PARTS OF THE EXERCISE:
a – In the article about the proposed land tax, in what year was development land tax finally abandoned?
b – Can you continue the article about the proposed land tax, picking up right after its last sentence?

── EXTRACT

Officials from the Treasury and the ODPM are drawing up proposals, and legislation is expected to be announced by November 2005, although there is no official timetable.

The tax, conceived as a means to assist the financing of affordable housing

and infrastructure projects, has raised serious concerns in the property industry. But policy-makers are convinced that the principle is sound.

The positive attitude is more than spin-deep, and even the policy’s most likely detractors approve of the Treasury’s intentions. “In principle, it seems absolutely fair and reasonable,” says Michael Chambers, head of policy at the RICS. But he adds a caveat. “It’s a question of the practicality. In the past, land taxes have always fallen down on the basis of their complexity,” he explains.

The point is amply demonstrated by the alarming statistic that, by the time it was finally abandoned in 1985, development land tax was costing the Treasury more to administer than it was bringing in.

The practical difficulties of valuing land and when exactly the chargeable event should occur dog the proposals. For example, would the tax be triggered when planning permission is granted or when land with planning permission is sold? While the former has its drawbacks by taxing an unrealised gain, the latter would do little to prevent the landbanking that Barker says she wants to deter.

But to many in the industry the predicted complexity is not the only worry. Francis Salway, chief executive of Land Securities, says: “A development land tax would be the most enormous deterrent to development and regeneration taking place.”

Until the Treasury makes its move, it is difficult to know what to expect, or to fear, from the tax. Some are encouraged by Barker’s recent comments that she is in fact proposing to make life easier rather than harder for developers by sweetening a land tax through the streamlining of section 106.

“It’s important to link the two because it makes no sense otherwise. The planning gain supplement contains elements that will prevent section 106 obligations becoming a blockage,” says Barker.

Lord Best, director of the Joseph Rowntree Foundation, who shepherded the Planning Act through the Lords, believes Barker aims to “simplify section 106 dramatically”. “At the moment, it’s a multi-headed monster which incorporates all the fiddly bits — from traffic roundabouts to playing fields for schools. She wants to standardise it and turn it into a two-headed monster which includes just the planning gain supplement and a requirement for affordable housing,” he says.

“The way Kate Barker has described it puts a different perspective on it. But the wording of the original report does refer to development land tax,” says Salway.

The confusion is understandable. With government deliberations at such an early stage, it is difficult to determine exactly what is being proposed and Whitehall sources say the government is far from making up its mind on exactly how the tax will work.

Confusion over intentions

The Planning Act is adding to the confusion by appearing to contradict Barker’s recommendations with proposals for a tariff system to phase out planning gain agreements. An amendment to allow tariffs to be introduced at a later date was added to the Act during its final stages in the House of Lords. The amendment, which caused consternation in the Lords and the industry, appeared to be in direct contradiction to the intentions of the review of circular 1/97, implying that the tariffs could come on top of the planning gain supplement.

On top of all this, policy suggestions are coming in from all directions about the mechanisms which could be related to the operation of the tax, for example public-private joint ventures with local authorities (see box). For now, the property industry is in limbo. It is not enjoying the certainties of a simplified section 106, as promised by Barker.

────
── AVAILABLE DATA

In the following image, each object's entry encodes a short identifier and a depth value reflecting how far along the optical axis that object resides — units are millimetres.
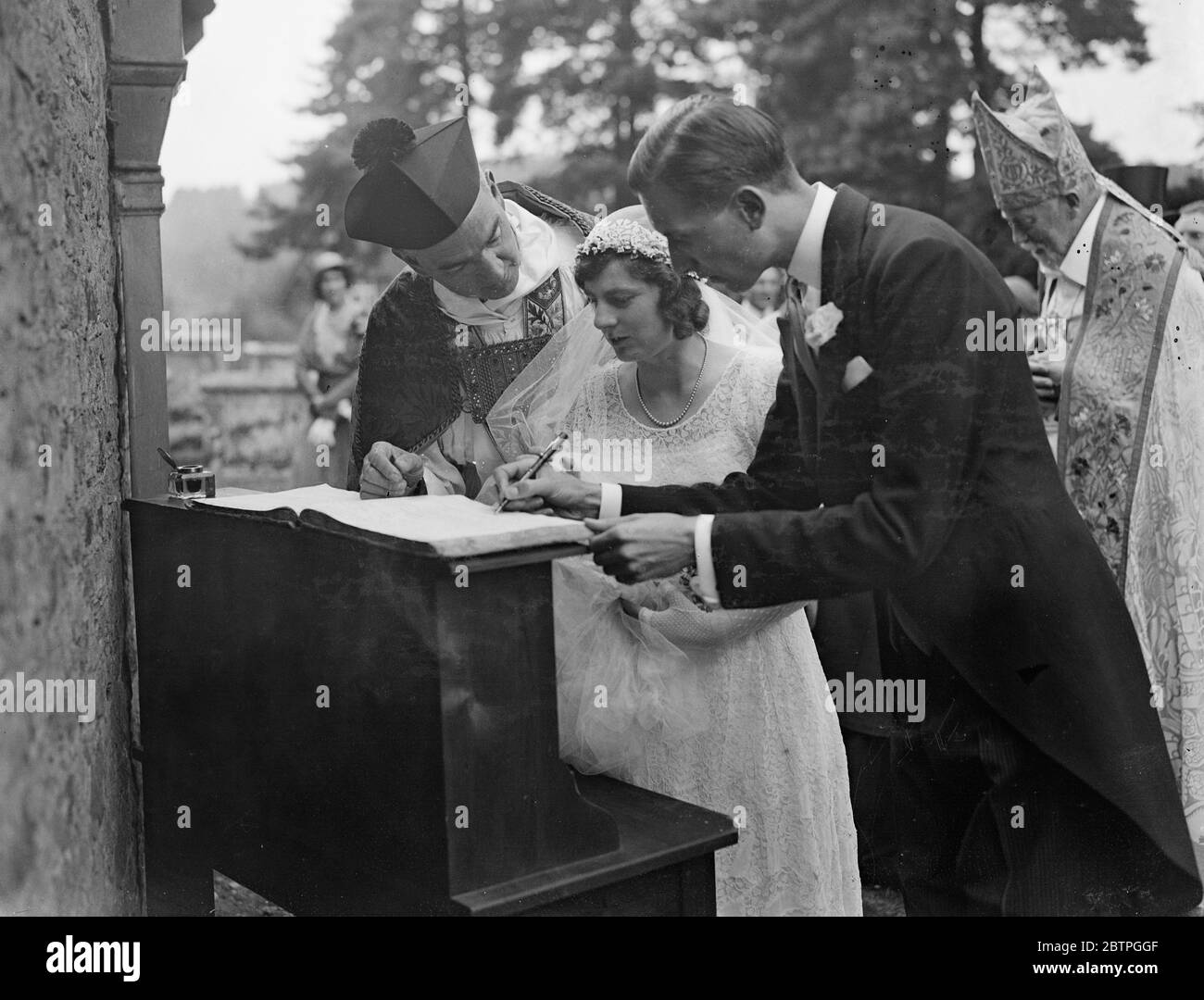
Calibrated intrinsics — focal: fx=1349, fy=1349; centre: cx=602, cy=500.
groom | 2449
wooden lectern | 2262
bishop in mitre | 3299
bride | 3021
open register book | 2244
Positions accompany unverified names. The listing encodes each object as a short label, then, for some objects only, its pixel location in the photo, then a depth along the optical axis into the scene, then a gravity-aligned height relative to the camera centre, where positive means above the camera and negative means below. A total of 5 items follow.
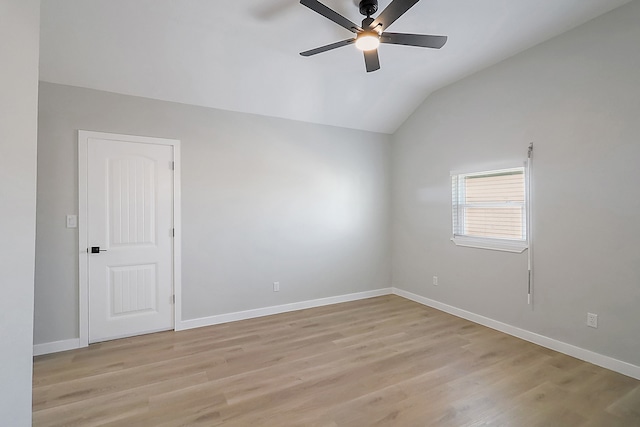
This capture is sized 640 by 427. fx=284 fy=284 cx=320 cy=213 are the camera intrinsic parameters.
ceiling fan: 1.92 +1.37
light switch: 2.88 -0.07
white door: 2.99 -0.25
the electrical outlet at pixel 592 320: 2.55 -0.96
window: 3.18 +0.06
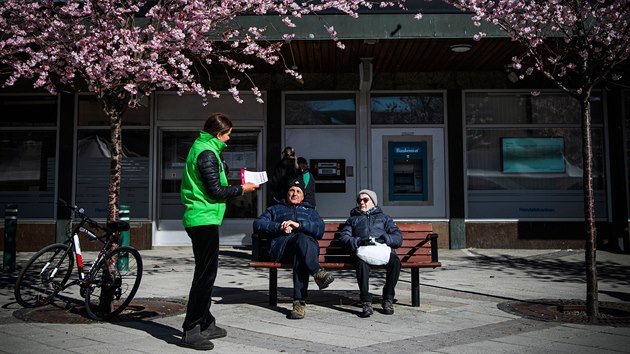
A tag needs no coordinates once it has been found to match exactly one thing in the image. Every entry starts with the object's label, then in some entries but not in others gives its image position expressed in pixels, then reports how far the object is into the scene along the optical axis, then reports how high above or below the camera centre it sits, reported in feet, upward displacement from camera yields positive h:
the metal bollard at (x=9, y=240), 31.94 -1.52
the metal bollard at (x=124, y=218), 34.17 -0.44
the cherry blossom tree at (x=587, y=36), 22.09 +6.53
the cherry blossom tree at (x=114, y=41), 23.09 +6.52
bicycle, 21.11 -2.15
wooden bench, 22.41 -1.54
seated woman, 21.34 -0.94
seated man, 20.93 -0.93
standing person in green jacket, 16.98 -0.25
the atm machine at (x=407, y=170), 43.93 +2.75
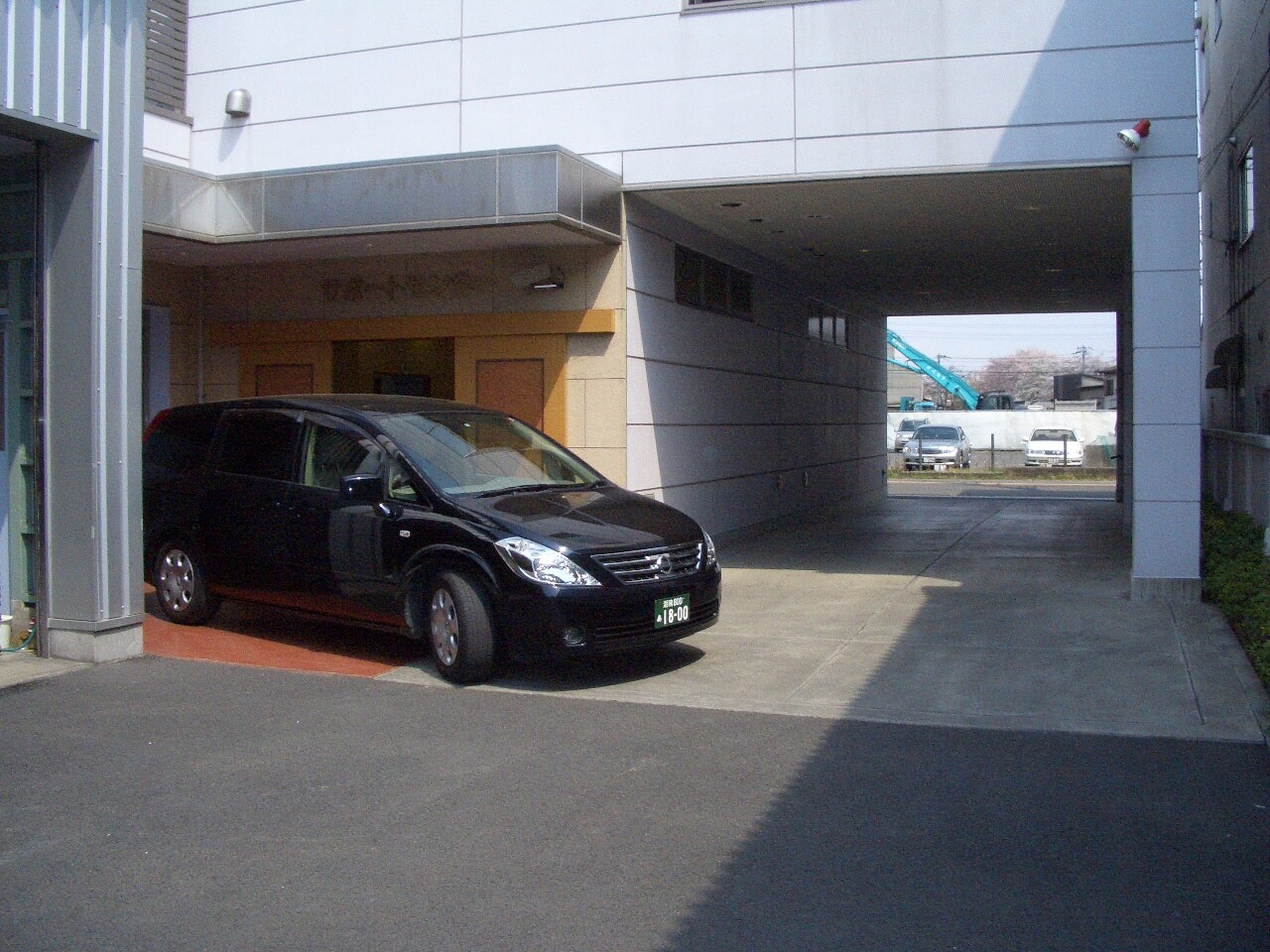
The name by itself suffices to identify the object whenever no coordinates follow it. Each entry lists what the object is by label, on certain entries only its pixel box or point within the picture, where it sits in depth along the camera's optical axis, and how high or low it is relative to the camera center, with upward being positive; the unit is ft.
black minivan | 24.84 -1.89
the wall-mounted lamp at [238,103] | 43.88 +11.79
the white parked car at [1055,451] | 127.44 -0.58
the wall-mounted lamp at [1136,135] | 33.86 +8.32
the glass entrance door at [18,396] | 28.02 +1.05
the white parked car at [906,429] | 150.20 +1.95
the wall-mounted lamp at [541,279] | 39.70 +5.24
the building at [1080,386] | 223.51 +10.54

────

ANSWERS TO THE PROBLEMS:
a – 1985

b –
The clash between tariffs and the planning supplement isn’t just the spectre of double taxation. “It’s Brown takes on Prescott,” says former environment secretary John Gummer MP. “It’s a question of whether the Treasury gets to control the money, as with tariffs, or the local authority.”

Barker has gone some way towards answering this. In her evidence to the Environmental Audit Committee last week, she said: “Some [of the tax receipts] should rest with the local authorities that granted permission.” But she added that “part of the point is to give funds for infrastructure from central government to the regions”, implying that a percentage of funds would be centrally collected.

One thing is clear. Since April’s Budget, in which Brown endorsed Barker’s recommendations, the ODPM has backed down on its own plans for changing section 106s, referring to the proposed alterations as an “interim phase”. With rumours of a consultation on the betterment levy in the autumn, the Treasury is in the driving seat and Barker’s proposals are the road map.

Brown said: “While the business rate sets a tax on developed properties, the Barker report states that there is none on the unearned increment in land values when undeveloped land is granted planning consent.”

The simplification of section 106 is backed by John Stewart, director of economic affairs at the House Builders Federation, but he says that taxing the uplift in land values is fine “as long as the level of tax is low enough not to deter landowners from selling”.

Hope for a simpler system

David Camp, chief executive of Stanhope, voices the industry’s acceptance of the tax, so long as it adheres to Barker’s intentions. “Some form of levy that can add clarity and channel money into infrastructure is clearly a good idea, provided it is not penal. But there will always be a temptation for any chancellor to use it to fill the Treasury coffers.

“That was the problem with the development land tax. A repeat of past mistakes would be a disaster.”

A farcical history

In the last century alone there were five major attempts to tax the increase in land value resulting from development.

1909

The first attempt by government to introduce a land tax by chancellor Lloyd George. The imposition of increment value duty — a 20% duty chargeable on the difference between the value of land at the date of legislation and the date it was sold — caused uproar. Abandoned by 1920.

1932 The Town and Country Planning Act gave local authorities the power to collect up to 75% of the increase in land values brought about by re-zoning land for building, but by 1940 planners concluded that the “betterment levy” was not effective.

1947 Labour introduces the first of its three failed post-war attempts in the shape of the development charge introduced in the 1947 Town and Country Planning Act. Abandoned by the Conservatives in 1952.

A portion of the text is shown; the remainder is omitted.